Earnings Recession - That Was so 2022

It was mid October 2022 when the stock market bottomed out following the tech recession. The stock market rallied +28% to the end of July 2023 before falling -10.14% to the end of October 2023. Since then, we have seen the market rally about +7.23% in 10 trading days.


For months now I have heard many market commentators and observers caution investors about the stock market. Their primary concern has been the US earnings seasons, and the imminent earnings recessions. Didn't we already have that in 2022/2023? And didn't the stock market already price in the decline in profits during 2022? See chart below.

This is called recency bias - the tendency to overemphasize the importance of recent experience or latest information in estimating future events. It causes people to rely on recent events, such as a steep drop in the stock market, and extrapolate these into the future.


Let me tell you how that's played out most recently. The earnings cycle continues to improve. With 406 of 500 companies reporting for Q3, 82% beat estimates by an average of +7.61%. That’s a typical pattern but supports the notion that earnings bottomed in Q2. Forward estimates continue to grow and are now up 5% year-over-year. Next time you hear someone talking about an earnings recession, just show them this chart.

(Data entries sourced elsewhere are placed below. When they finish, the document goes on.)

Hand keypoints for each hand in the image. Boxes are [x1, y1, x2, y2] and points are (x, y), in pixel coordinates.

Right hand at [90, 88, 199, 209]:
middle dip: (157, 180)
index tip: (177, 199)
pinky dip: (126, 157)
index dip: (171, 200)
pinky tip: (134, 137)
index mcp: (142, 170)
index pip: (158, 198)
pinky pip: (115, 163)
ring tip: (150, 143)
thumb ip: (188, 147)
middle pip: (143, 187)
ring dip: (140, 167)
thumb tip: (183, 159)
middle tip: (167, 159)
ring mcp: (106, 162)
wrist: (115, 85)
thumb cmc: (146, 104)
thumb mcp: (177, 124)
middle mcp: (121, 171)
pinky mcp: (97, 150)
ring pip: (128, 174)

Although the RBA raised rates last week (IMO unnecessarily as I wrote here), the US Fed has kept rates unchanged for 4 months now (after over 500bps of hikes across 17 months), and with payrolls softening and inflation pressures waning, I think it’s safe to call it a pause. Here’s how the market has typically traded around Fed Pauses (and into rate cuts). The key questions is whether a recessions materialises in the next 6 months. If the answer is yes, the average decline in stocks is -14%. If however, the answer is no, we see an average rise of +22%. Historically we have seen +30% to -30% and everything in between.

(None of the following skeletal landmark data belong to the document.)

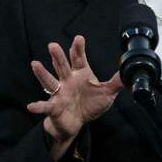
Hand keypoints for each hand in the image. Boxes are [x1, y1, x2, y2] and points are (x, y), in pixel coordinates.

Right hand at [25, 35, 123, 160]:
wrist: (76, 123)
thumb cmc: (89, 105)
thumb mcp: (107, 93)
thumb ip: (116, 82)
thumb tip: (129, 72)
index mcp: (80, 74)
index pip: (78, 59)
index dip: (78, 49)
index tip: (79, 38)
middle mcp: (67, 81)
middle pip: (62, 66)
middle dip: (58, 56)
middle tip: (53, 45)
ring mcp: (59, 93)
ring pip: (49, 81)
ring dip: (42, 73)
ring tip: (35, 64)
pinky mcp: (54, 107)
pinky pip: (45, 106)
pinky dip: (38, 106)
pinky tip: (31, 106)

Listen, the Fed has raised the federal funds rate aggressively by 525bps since March 2022 with the aim of tightening financial conditions to slow the economy and to raise the unemployment rate with the ultimate aim of bringing down price and wage inflation. Since then we have seen real GDP +4.9%, business output up, unemployment is stable, yet consumer and wage inflation has fallen from their 2022 peaks.


I'm not saying the economy is perfect. It's far from it. Trouble continues to brew in various parts of the economy. We are seeing a rise in newly delinquent loans. Retailers are expecting a slower season in holiday spending. Cost of capital is still rising from for small businesses. Bankruptcies are rising. Coverage ratios are declining for Investment Grade and High Yield. Having said all of this, the stock market seems to be holdings up just fine.


As hard as it is to believe, the year is coming to an end. With everything I've just point out above, the stock market is still sitting on a double-digit percentage gain for the calendar year. Interestingly, in all the years the stock market was up 10-20% YTD at this point of the year, no year ended the year up less than 10% - something to be positive about.


We are also now one year out from the 2024 US Presidential Election. Below is an updated look at the S&P’s four-year Presidential Election Cycle composite chart. The current Biden cycle has thus far played our very similar to the average path, with a strong year 1, a bad year 2, and a strong year 3. As you can see in the chart, year 4 isn’t quite as strong as year 3, but it has historically been a solid year as well. If history is any thing to go by, investors might be in for a little surprise.

Source: Bespoke


I'll wrap up on this final note. Given the above, I suggest investors continue to remain diversified. Diversified through equities - with a lower expectation for future returns. Diversified in fixed income, as no one knows where rates are going to go (although there seem to be alot of experts on LinkedIn who seem to know where yields are going). Cash isn't a bad place to be anymore for short-term money - no more TINA (There Is No Alternative). And if you have access, careful consideration to private markets - an ever-growing asset class.